Now I want to draw your attention to a rather more disturbing fact. When a student passes his Higher Secondary Certificate Examinations and gets an admission in an engineering university or whatever, He is taken aback by the revelations that are made there. He comes to know that what we have yet been studying was all trash. It had nothing to do with the knowledge of engineering, though we have been told that we were doing pre-engineering. Our teachers just focused on providing us the answers to the questions in the exercises and we were to remember them and reproduce them exactly in the same manner in the exams. There was nothing more than that. We were told that science is the systematic method of obtaining knowledge employing observations and experiments and based on logical reasoning rather than firm beliefs. But actually we have been told to learn science if we were studying some piece of holy literature and have to remember it so that we can reproduce it exactly the same way. We were told that we would have to take practical examinations at the end of the subjective exams, but it was nothing but a hoax. The examiner would just ask us the same things we have already answered in our exams and his assistant would check our practical notebooks that we had copied from our seniors. The only thing we learnt about mathematics was that it was numbers that get added, subtracted, divided and multiplied and they have nothing to do with the world of material existence. Yet the cover of the book said, “The Mathematics is the mother of all the sciences and the Number Theory is the mother of the Mathematics.” We considered it nothing but a joke, the same way as the back covers of all our books were printed with a dove with an olive branch and “We want peace” Though the course of our Pakistan studies was so provocative, that it filled us with the rage to kill each and every Hindu on the face of Earth for all their intrigues against the “Muslims” of the subcontinent. It was filled with so many contradictions that our young minds were confused beyond imagination, for instance, at one point it said that the Hindus are the most treacherous beings on the planet and hence we needed to get freedom from British as well as Hindus, while on another occasion it maintained that Hindus and Muslims lived happily with one another, adopting one another’s customs for centuries. We were fed on lies and more lies. He collapses.
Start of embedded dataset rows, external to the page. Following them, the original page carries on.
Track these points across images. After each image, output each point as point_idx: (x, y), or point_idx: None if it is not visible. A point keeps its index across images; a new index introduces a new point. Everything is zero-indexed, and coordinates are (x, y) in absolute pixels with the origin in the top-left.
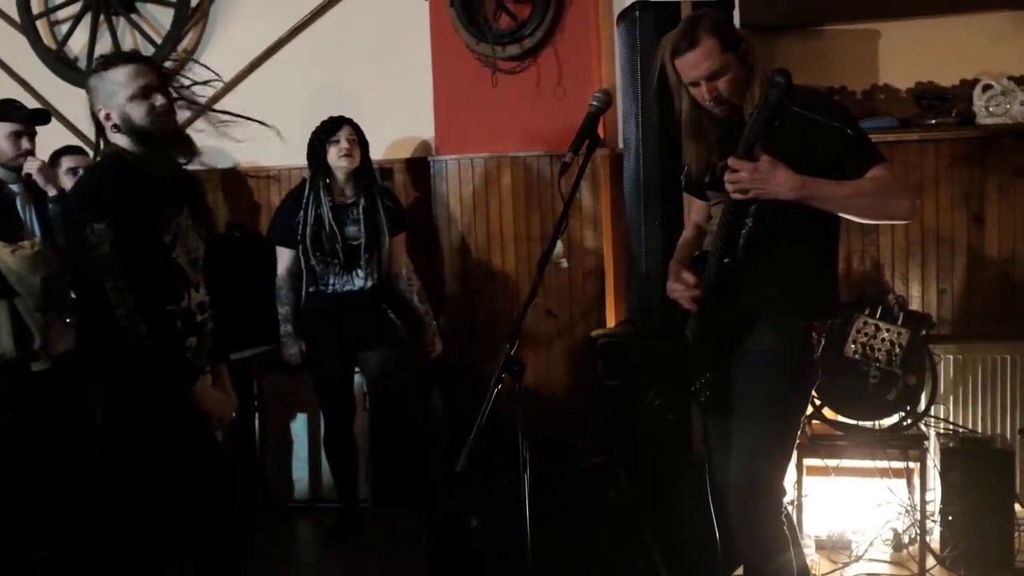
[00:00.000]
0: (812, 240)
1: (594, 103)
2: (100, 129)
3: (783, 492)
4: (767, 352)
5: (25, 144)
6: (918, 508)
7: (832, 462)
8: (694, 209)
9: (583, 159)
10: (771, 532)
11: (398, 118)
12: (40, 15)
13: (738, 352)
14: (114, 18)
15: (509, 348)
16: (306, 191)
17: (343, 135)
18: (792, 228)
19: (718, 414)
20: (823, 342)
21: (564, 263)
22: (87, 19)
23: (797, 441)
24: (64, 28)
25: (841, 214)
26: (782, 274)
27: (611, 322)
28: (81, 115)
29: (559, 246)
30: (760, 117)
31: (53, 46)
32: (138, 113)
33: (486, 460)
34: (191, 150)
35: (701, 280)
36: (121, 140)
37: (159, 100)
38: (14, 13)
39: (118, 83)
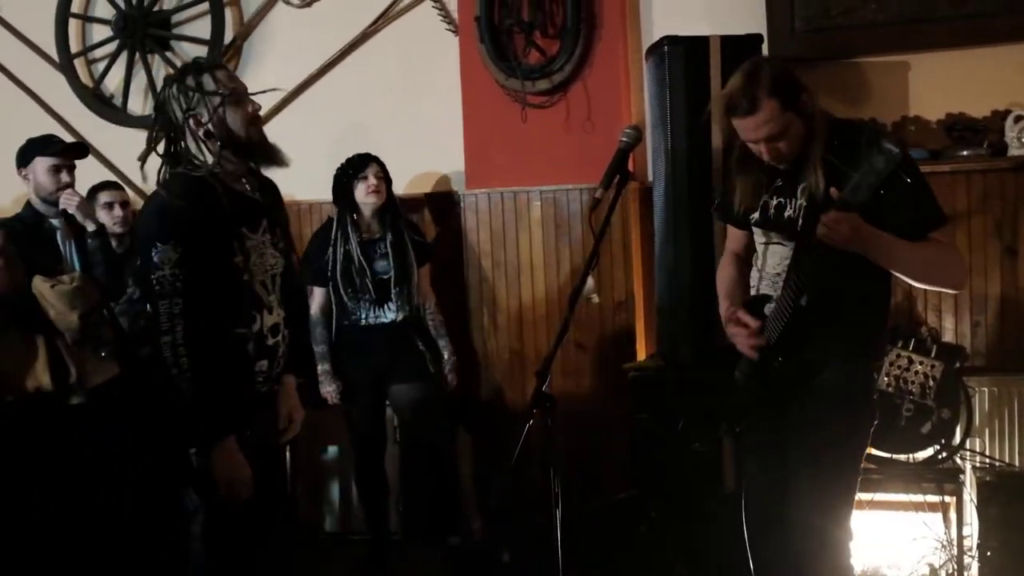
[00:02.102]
0: (875, 280)
1: (624, 139)
2: (175, 139)
3: (851, 536)
4: (833, 394)
5: (64, 178)
6: (955, 543)
7: (867, 496)
8: (731, 238)
9: (614, 194)
10: None
11: (427, 152)
12: (78, 54)
13: (799, 393)
14: (149, 56)
15: (540, 383)
16: (334, 228)
17: (371, 172)
18: (859, 269)
19: (763, 454)
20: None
21: (595, 298)
22: (123, 57)
23: None
24: (100, 66)
25: (895, 272)
26: (849, 314)
27: (641, 355)
28: (117, 151)
29: (590, 281)
30: (865, 182)
31: (90, 84)
32: (233, 118)
33: (518, 494)
34: (277, 158)
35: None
36: (203, 150)
37: (251, 106)
38: (53, 52)
39: (211, 88)
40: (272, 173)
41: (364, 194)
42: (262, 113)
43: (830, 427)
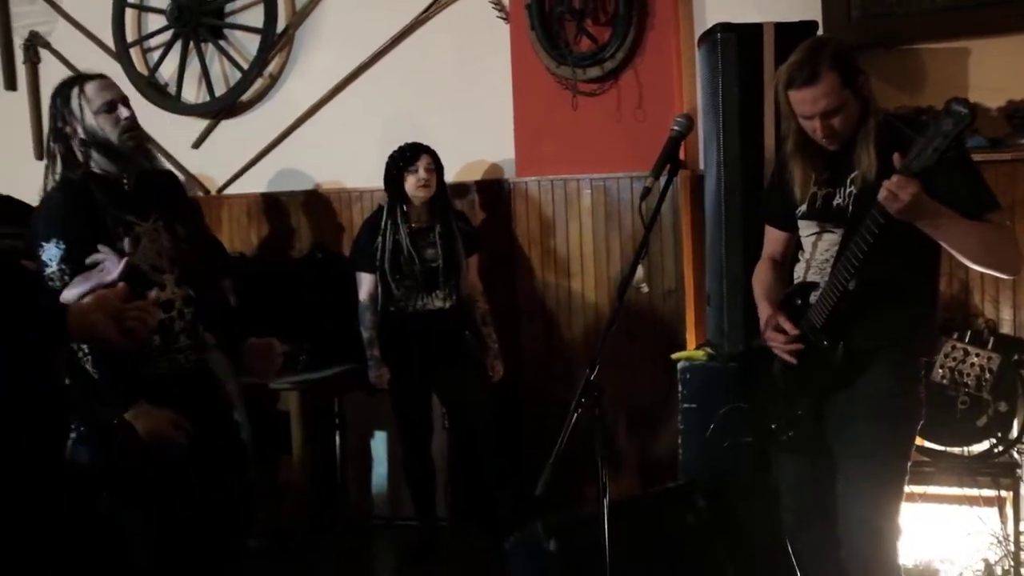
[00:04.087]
0: (925, 273)
1: (675, 127)
2: (60, 150)
3: (900, 532)
4: (881, 392)
5: None
6: (1011, 539)
7: (920, 489)
8: (769, 241)
9: (664, 184)
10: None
11: (477, 139)
12: (134, 43)
13: (843, 391)
14: (203, 44)
15: (589, 373)
16: (384, 217)
17: (421, 165)
18: (909, 259)
19: (801, 453)
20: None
21: (645, 288)
22: (177, 46)
23: None
24: (156, 55)
25: (949, 248)
26: (897, 302)
27: (691, 344)
28: (171, 139)
29: (640, 270)
30: (932, 145)
31: (145, 72)
32: (104, 126)
33: (566, 483)
34: (150, 161)
35: (798, 323)
36: (79, 155)
37: (124, 113)
38: (109, 42)
39: (85, 99)
40: (321, 160)
41: (414, 187)
42: (312, 101)
43: (878, 423)
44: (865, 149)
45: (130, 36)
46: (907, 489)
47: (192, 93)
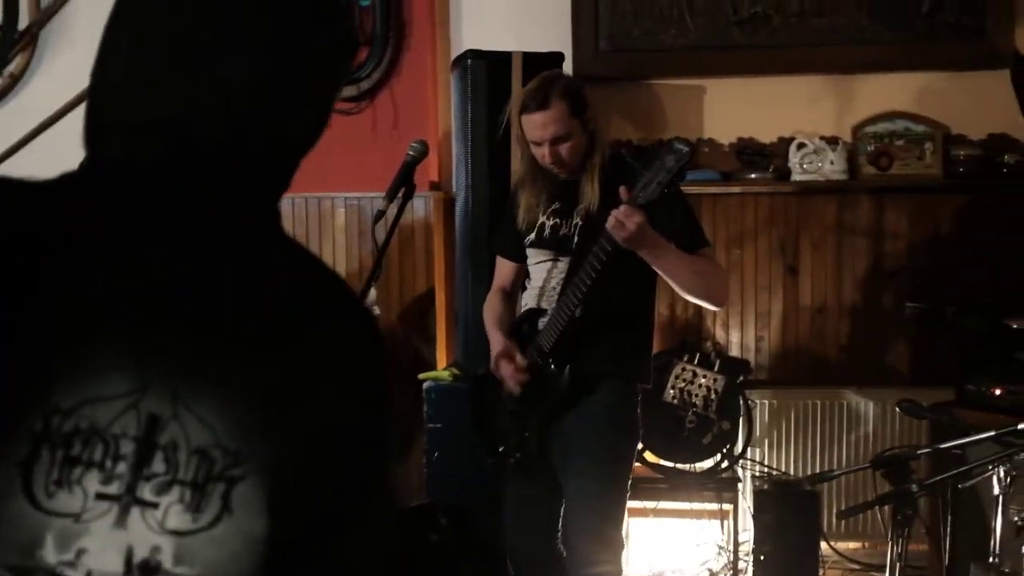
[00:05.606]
0: (643, 303)
1: (410, 152)
2: None
3: (623, 547)
4: (603, 416)
5: None
6: (731, 548)
7: (651, 504)
8: (500, 273)
9: (399, 207)
10: None
11: None
12: None
13: (568, 414)
14: None
15: None
16: None
17: None
18: (630, 289)
19: (528, 474)
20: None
21: (376, 310)
22: None
23: None
24: None
25: (667, 278)
26: (619, 336)
27: (440, 364)
28: None
29: (372, 292)
30: (656, 179)
31: None
32: None
33: None
34: None
35: (526, 349)
36: None
37: None
38: None
39: None
40: (68, 169)
41: None
42: (59, 105)
43: (599, 446)
44: (590, 181)
45: None
46: (641, 505)
47: None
O’ who is reading this, we have to tell our children the truth. We should not murder science, history, religion and every other thing we teach them. We don’t have to produce ‘Parrots’ as there is a plenty of them in nature. Have you ever wondered why one can’t see any management on our country? It is surely because we have produced the terrible managers that can hardly see outside the box. We do exhort that we should boycott all Zionist’s, Hindu’s, Christian’s etc. products because they have brought peril to the Ummah, but do we think that what alternative did we provide to the world for those products? We do say that English system has produced nothing but slaves, did we ever think that what we have done so far as a nation. While we proudly boast of being the pioneers of science we forget the bitter truth that those scientists also acquired their basic knowledge from the Greeks and that the work of our Great Muslim scientists has been augmented and developed more by Europeans than by the Muslims themselves. We do claim that we are the masters of the world, but have we ever thought of why the masters have failed so badly in each and every sphere of social existence.